Dokter RSCM Ungkap Alasan Andrie Yunus Belum Hadir di Persidangan

Dokter RSCM Ungkap Alasan Andrie Yunus Belum Hadir di Persidangan

Tim dokter Rumah Sakit Cipto Mangunkusumo mengungkapkan penyebab aktivis KontraS, Andrie Yunus, belum bisa menghadiri persidangan kasus penyiraman air keras di Pengadilan Militer II-08 Jakarta pada Rabu karena kondisi kesehatannya yang belum pulih sepenuhnya, sebagaimana dilansir dari Megapolitan.

Kehadiran tim dokter RSCM dalam persidangan tersebut bertindak sebagai saksi ahli yang mengawasi serta menangani kondisi kesehatan Andrie Yunus sejak awal perawatan hingga saat ini.

"Saya minta untuk diberikan penjelasan pak, kualifikasi yang bagaimana yang tidak bisa memberikan keterangan di dalam persidangan pak? Mohon izin pak. Yang dinyatakan orang itu tidak bisa memberikan keterangan, tidak mampu hadir di dalam persidangan?" tanya penasihat hukum terdakwa.

Pertanyaan dari penasihat hukum terdakwa mengenai kualifikasi kondisi fisik pasien yang menghalangi kehadiran di ruang sidang kemudian ditanggapi langsung oleh perwakilan tim dokter spesialis yang menangani korban.

"Jadi saat ini Pak Andrie Yunus masih dalam penanganan kami, dengan pemberian obat obatan di matanya, obat tetes. Untuk melakukan suatu aktivitas ya seperti persidangan ini memang tadi seperti dijelaskan dokter Osa, kami yang paling kami takutkan adalah risiko infeksi," jawab dokter spesialis mata Faraby Martha.

Faraby Martha menguraikan lebih lanjut mengenai kerentanan lingkungan luar ruang sidang yang berpotensi memicu kontaminasi bakteri berbahaya terhadap mata korban.

"Sedangkan pasien sendiri masih memakai obat obatan antibiotics untuk sebagai pencegahan infeksi itu, tapi tentu saja keadaan keadaan atau situasi yang memicu infeksi itu harus dihindari," kata Faraby.

Penjelasan mengenai kondisi fisik Andrie Yunus juga dipaparkan oleh anggota tim medis lain yang berfokus pada pemulihan jaringan kulit wajah dan tubuh korban.

"Saudara Andrie Yunus ini dalam tata laksana kami untuk tandur kulit. Tandur kulit itu harusnya tidak bisa bergerak, jadi kalau dia bergerak seperti menanam rumput, ketika rumputnya digeser, lepas kembali akarnya," jelas Parintosa Atmodiwirjo.

Parintosa Atmodiwirjo menambahkan instruksi medis ketat yang wajib dipatuhi oleh pasien selama fase kritis penempelan jaringan kulit baru tersebut.

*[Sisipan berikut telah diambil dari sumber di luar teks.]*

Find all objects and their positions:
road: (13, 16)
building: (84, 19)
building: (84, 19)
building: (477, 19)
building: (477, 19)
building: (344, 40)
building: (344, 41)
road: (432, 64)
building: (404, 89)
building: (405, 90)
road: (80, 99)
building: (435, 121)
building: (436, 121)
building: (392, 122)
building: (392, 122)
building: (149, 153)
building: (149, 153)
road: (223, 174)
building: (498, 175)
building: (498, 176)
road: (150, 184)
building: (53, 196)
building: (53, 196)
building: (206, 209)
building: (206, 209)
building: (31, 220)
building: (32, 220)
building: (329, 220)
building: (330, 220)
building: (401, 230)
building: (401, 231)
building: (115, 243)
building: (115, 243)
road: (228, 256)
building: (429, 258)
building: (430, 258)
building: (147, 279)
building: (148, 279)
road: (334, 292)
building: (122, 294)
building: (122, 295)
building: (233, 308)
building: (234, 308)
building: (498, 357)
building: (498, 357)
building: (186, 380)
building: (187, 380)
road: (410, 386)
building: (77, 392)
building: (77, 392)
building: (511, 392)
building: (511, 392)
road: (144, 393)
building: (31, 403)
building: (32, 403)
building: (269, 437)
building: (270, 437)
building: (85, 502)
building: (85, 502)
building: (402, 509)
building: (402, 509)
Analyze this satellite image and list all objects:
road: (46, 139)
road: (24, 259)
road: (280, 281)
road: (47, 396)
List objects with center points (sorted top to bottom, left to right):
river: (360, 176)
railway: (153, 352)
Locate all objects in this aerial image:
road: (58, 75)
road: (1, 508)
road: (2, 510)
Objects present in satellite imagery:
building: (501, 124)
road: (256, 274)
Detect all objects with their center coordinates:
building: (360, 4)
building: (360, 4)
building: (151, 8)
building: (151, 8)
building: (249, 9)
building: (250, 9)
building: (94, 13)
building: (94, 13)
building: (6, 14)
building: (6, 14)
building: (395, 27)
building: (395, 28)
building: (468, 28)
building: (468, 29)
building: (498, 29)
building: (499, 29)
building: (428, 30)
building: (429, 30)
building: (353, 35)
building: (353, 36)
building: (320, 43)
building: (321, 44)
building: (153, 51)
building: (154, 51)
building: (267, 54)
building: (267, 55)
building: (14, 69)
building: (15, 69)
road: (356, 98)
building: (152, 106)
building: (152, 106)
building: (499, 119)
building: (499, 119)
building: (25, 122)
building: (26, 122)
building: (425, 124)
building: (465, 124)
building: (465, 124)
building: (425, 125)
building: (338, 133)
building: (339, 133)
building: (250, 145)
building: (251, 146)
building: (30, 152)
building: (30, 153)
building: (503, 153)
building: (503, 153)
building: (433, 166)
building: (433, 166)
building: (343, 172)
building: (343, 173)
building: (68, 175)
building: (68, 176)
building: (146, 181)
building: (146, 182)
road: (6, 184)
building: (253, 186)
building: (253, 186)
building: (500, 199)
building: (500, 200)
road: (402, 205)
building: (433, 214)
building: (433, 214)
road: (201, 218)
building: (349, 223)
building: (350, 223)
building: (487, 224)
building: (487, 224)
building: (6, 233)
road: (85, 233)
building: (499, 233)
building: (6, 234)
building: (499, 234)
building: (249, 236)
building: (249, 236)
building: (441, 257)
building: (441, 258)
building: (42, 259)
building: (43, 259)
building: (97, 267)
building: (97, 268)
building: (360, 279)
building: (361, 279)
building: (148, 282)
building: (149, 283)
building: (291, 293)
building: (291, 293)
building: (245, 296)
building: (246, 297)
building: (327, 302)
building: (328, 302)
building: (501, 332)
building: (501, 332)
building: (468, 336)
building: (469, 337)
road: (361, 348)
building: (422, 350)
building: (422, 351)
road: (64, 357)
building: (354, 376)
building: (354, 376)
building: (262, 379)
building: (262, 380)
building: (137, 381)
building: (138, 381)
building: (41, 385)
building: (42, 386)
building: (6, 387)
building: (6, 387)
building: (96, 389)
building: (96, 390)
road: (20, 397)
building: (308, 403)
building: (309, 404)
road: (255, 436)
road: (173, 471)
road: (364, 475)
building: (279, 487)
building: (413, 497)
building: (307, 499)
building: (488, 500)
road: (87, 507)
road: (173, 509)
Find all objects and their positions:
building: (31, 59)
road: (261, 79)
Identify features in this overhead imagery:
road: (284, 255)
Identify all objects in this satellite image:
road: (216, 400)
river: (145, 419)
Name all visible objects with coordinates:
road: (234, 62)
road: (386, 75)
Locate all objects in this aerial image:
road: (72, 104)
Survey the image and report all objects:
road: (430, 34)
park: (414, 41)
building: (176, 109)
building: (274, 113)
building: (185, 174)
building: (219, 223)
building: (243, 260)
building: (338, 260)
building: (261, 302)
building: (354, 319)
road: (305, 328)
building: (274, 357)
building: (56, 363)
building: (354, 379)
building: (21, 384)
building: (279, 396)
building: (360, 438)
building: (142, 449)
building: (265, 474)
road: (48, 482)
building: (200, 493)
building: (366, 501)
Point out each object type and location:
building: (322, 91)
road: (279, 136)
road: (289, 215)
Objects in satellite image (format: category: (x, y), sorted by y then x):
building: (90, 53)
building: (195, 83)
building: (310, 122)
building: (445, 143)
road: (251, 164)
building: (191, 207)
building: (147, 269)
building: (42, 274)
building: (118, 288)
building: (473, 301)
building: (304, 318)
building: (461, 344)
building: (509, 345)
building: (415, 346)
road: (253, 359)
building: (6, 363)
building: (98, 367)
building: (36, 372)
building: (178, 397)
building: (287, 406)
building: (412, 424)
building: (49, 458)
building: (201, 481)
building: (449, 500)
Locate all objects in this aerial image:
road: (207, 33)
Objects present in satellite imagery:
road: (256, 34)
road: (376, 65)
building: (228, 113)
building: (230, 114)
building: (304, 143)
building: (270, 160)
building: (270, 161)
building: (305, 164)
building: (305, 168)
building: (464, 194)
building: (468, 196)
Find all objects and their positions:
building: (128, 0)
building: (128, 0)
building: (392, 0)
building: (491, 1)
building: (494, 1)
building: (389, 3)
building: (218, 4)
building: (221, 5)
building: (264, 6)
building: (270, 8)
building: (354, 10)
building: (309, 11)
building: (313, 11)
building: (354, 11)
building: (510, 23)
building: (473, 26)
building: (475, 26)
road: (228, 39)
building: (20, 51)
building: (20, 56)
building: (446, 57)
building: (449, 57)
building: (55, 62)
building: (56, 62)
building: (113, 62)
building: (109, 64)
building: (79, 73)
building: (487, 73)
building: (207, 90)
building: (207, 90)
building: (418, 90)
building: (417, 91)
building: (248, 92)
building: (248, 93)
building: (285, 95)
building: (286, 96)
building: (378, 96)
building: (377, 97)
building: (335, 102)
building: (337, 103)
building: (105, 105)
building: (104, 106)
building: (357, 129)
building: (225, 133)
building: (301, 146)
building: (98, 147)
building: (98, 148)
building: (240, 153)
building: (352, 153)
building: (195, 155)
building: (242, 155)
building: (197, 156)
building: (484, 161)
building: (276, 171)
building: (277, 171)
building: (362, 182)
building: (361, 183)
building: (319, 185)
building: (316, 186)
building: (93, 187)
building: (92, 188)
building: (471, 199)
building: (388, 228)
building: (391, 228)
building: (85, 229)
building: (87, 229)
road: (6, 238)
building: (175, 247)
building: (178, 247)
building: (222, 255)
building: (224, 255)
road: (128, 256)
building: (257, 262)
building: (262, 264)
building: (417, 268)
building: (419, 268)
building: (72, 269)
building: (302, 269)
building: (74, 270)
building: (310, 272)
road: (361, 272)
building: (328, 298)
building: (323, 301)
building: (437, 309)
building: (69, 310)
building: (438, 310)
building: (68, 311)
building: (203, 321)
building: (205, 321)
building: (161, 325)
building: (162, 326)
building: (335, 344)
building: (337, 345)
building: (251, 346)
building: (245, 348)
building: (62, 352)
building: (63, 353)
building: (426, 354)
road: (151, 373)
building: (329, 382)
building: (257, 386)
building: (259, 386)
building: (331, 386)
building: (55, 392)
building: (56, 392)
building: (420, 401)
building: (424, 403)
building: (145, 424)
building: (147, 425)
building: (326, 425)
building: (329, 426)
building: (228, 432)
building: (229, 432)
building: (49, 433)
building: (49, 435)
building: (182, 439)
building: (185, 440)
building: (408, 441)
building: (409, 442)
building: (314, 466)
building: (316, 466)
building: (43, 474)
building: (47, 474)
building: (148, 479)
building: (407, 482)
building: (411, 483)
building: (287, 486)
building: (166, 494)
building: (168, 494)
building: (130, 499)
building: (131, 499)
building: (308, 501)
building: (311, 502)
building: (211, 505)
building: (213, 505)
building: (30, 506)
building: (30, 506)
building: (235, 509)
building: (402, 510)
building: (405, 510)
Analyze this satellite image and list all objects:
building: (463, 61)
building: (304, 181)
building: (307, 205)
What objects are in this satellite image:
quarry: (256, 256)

"Jadi harus benar-benar bed rest dan dirawat dengan baik. Jadi ada due hal risiko infeksi dan kedua ketika sedang sudah tahapan tandur kulit maka itu harus dipastikan dia tidak bergerak sama sekali sekitar 3 hingga 4 Minggu," lanjut Parintosa.

Meskipun harus menjalani perawatan intensif, pihak dokter bedah plastik tidak menutup kemungkinan mutlak bagi korban untuk datang ke pengadilan jika situasi mendesak.

"Dari saya ada kemungkinan. Bisa dengan catatan dari Direktur kami," jelasnya.

Perkara ini bermula ketika empat personel Tentara Nasional Indonesia didakwa melakukan penyiraman air keras terhadap Wakil Koordinator KontraS Andrie Yunus di wilayah Jakarta Pusat akibat ketersinggungan dalam rapat pembahasan revisi UU TNI di hotel Fairmont Jakarta pada 16 Maret 2025.

"Para terdakwa menilai saudara Andrie Yunus telah melecehkan institusi TNI bahkan menginjak-injak institusi TNI," ujar Oditur Militer Letnan Kolonel Corps Hukum (Chk) TNI Muhammad Iswadi dalam sidang di Pengadilan Militer II-08 Jakarta, Rabu.

Empat terdakwa yakni Sersan Dua Edi Sudarko, Letnan Satu Budhi Hariyanto Widhi, Kapten Nandala Dwi Prasetya, dan Lettu Sami Lakka dijerat dengan Pasal 469 ayat (1) KUHP sebagai dakwaan primer, Pasal 468 ayat (1) subsider, serta Pasal 467 ayat (1) dan (2) lebih subsider, juncto Pasal 20 huruf c UU Nomor 1 Tahun 2023.